Mr. Hodgkinson also performs four-hand and two-piano literature in duo recitals with his wife, Leslie Amper. He is a member of the piano faculty of the New England Conservatory and Wellesley College.
Both a chamber player and a soloist, Janice Weber enjoys an international career with rave reviews. “Pianist Janice Weber came to the National Gallery armed with an awesome dexterity, unshakeable concentration, and a delightful way with a rubato…To play [the music] effectively requires a certain degree of abandon and a truly expansive imagination. It also requires extraordinary technical facility. Weber had all of this in abundance.” Washington Post
A summa cum laude graduate of the Eastman School of Music, Janice Weber has performed at the White House, Carnegie Hall, Wigmore Hall, National Gallery of Art, and Boston’s Symphony Hall. She has appeared with the Boston Pops, Chautauqua Symphony, New Jersey Symphony, Hilton Head Orchestra, Sarajevo Philharmonic, and Syracuse Symphony. She has performed at the Bard, Newport, La Gesse, Husum, and Monadnock summer festivals and has twice toured China under the auspices of the American Liszt Society. Her interest in the uncommon avenues of the piano literature led to a world premiere recording of Liszt’s 1838 Transcendental Etudes. Time Magazine noted, “Liszt later simplified these pieces into the still ferociously difficult Transcendental Etudes (1852 version) for fear that no one else could play them. There may now be several fire-eating piano virtuosos who can execute the original notes, but few can liberate the prophetic music they contain as masterfully as Janice Weber does here.”

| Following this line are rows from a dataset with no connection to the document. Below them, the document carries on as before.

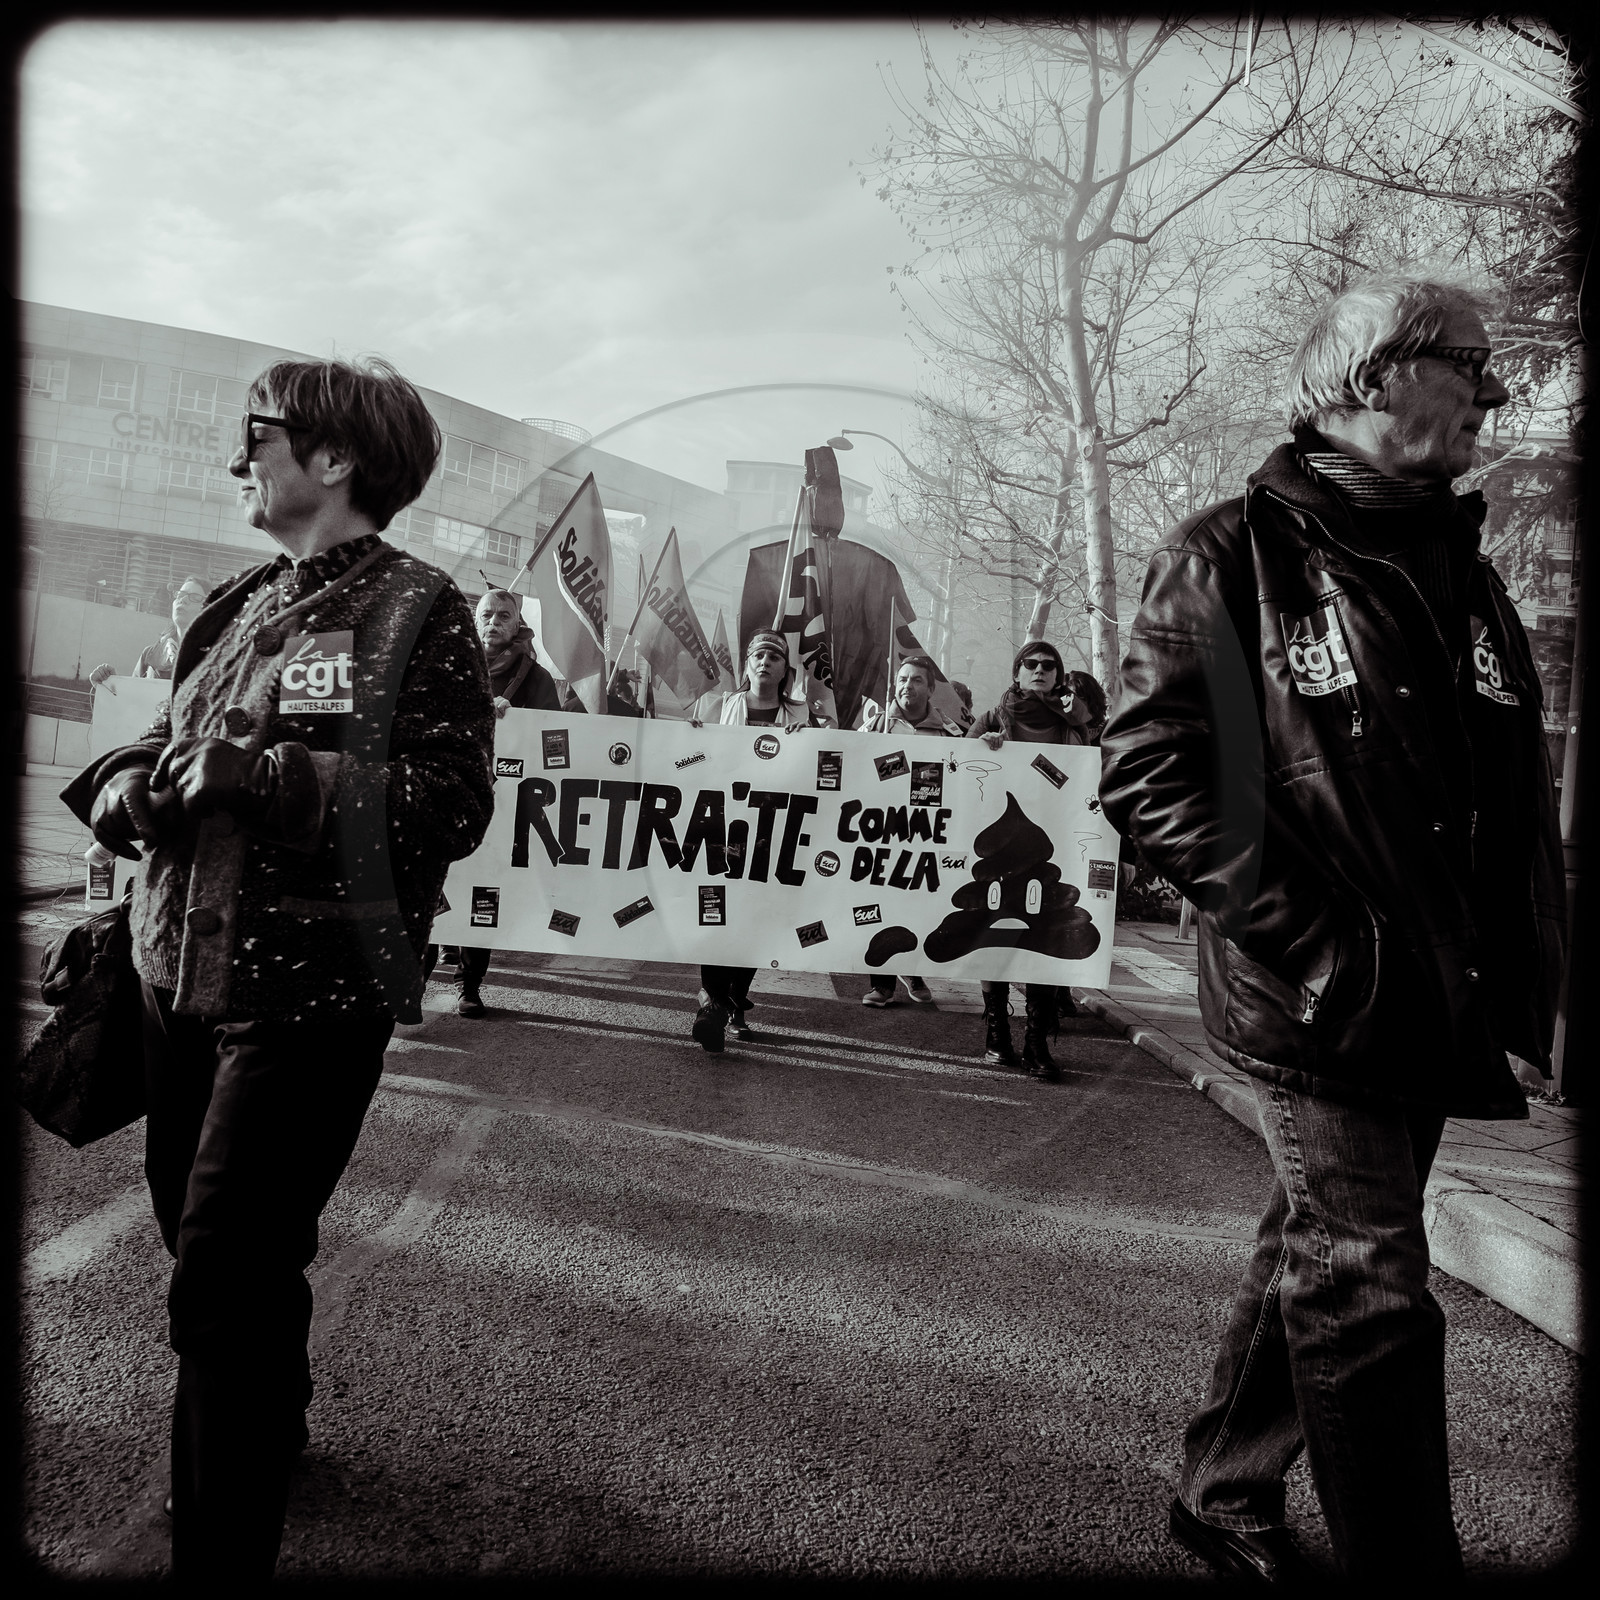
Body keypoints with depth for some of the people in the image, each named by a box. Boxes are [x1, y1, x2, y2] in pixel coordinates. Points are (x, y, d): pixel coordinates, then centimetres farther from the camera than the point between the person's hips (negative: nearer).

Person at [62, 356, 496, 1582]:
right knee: (198, 1228, 20)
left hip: (308, 990, -7)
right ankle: (269, 1422, 46)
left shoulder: (414, 609, -8)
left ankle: (223, 1553, 10)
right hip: (187, 969, 8)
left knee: (226, 1274, -7)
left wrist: (262, 772, -22)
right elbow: (165, 751, 20)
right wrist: (135, 787, -3)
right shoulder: (243, 608, 14)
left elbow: (453, 803, -18)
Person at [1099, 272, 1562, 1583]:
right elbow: (1148, 770, -12)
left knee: (1319, 1254, 18)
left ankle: (1226, 1495, 38)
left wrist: (1527, 980, 8)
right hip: (1315, 1001, -7)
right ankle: (1406, 1566, 14)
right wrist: (1306, 934, -17)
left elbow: (1524, 808, 17)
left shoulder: (1463, 576, 15)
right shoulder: (1234, 557, -5)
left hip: (1439, 1003, 7)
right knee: (1370, 1287, -4)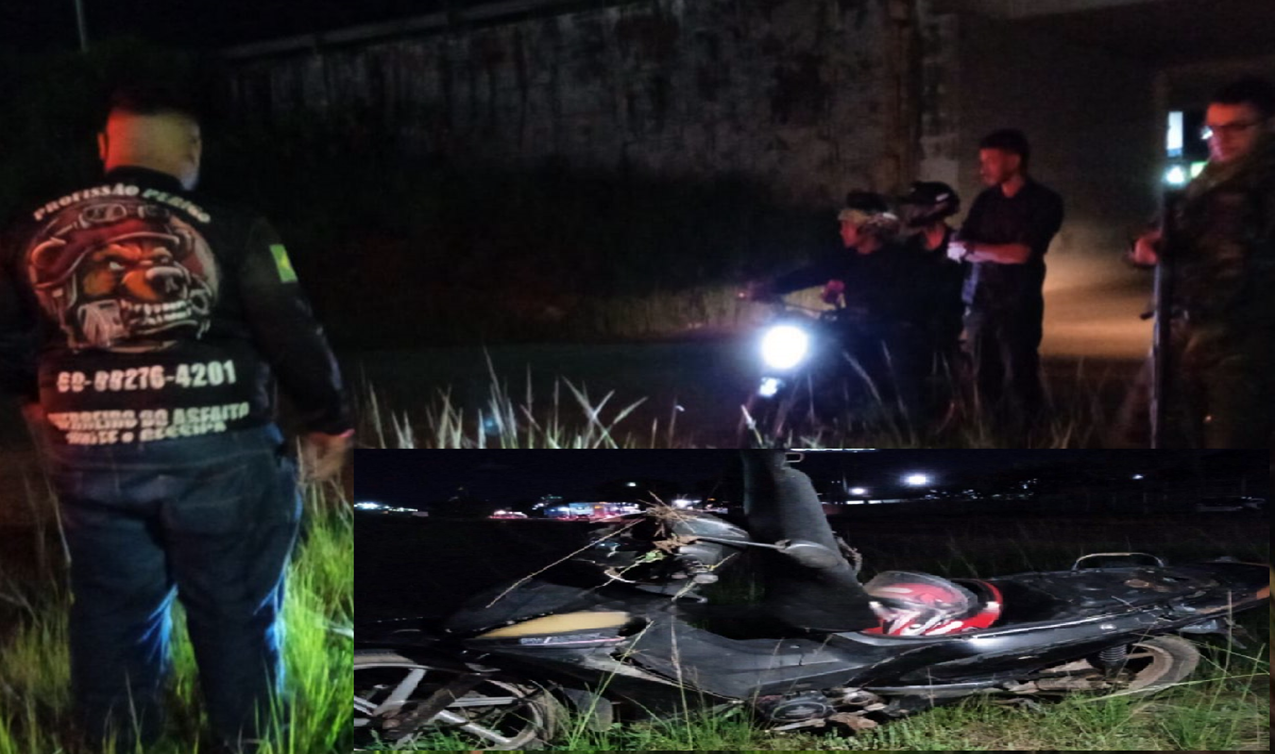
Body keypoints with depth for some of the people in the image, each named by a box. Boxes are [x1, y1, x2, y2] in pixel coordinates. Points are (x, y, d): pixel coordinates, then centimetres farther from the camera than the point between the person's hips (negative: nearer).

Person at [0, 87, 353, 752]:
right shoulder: (227, 228, -8)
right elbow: (293, 336, -8)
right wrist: (329, 422, 4)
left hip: (89, 454, 4)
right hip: (214, 452, -4)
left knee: (110, 615, 17)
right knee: (235, 614, 9)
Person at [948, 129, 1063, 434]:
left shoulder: (1044, 202, -4)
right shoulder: (984, 200, 12)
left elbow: (1021, 253, -12)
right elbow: (954, 249, 5)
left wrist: (973, 248, -1)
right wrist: (999, 254, -12)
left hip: (1018, 303, -5)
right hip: (979, 300, 5)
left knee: (1019, 379, -2)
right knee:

Her recordings include Rachmaninoff’s complete transcriptions; with the Lydian Quartet, Leo Ornstein’s vast Piano Quintet; flute and piano works of Sigfrid Karg-Elert; and waltz transcriptions of Godowsky, Rosenthal, and Friedman. Miss Weber recorded Liszt’s last Hungarian Rhapsody, one of only two living pianists to be included in a compendium of historic performances by nineteen legendary artists. This disc subsequently won the International Liszt Prize.
She is a member of the piano faculty at Boston Conservatory and MIT.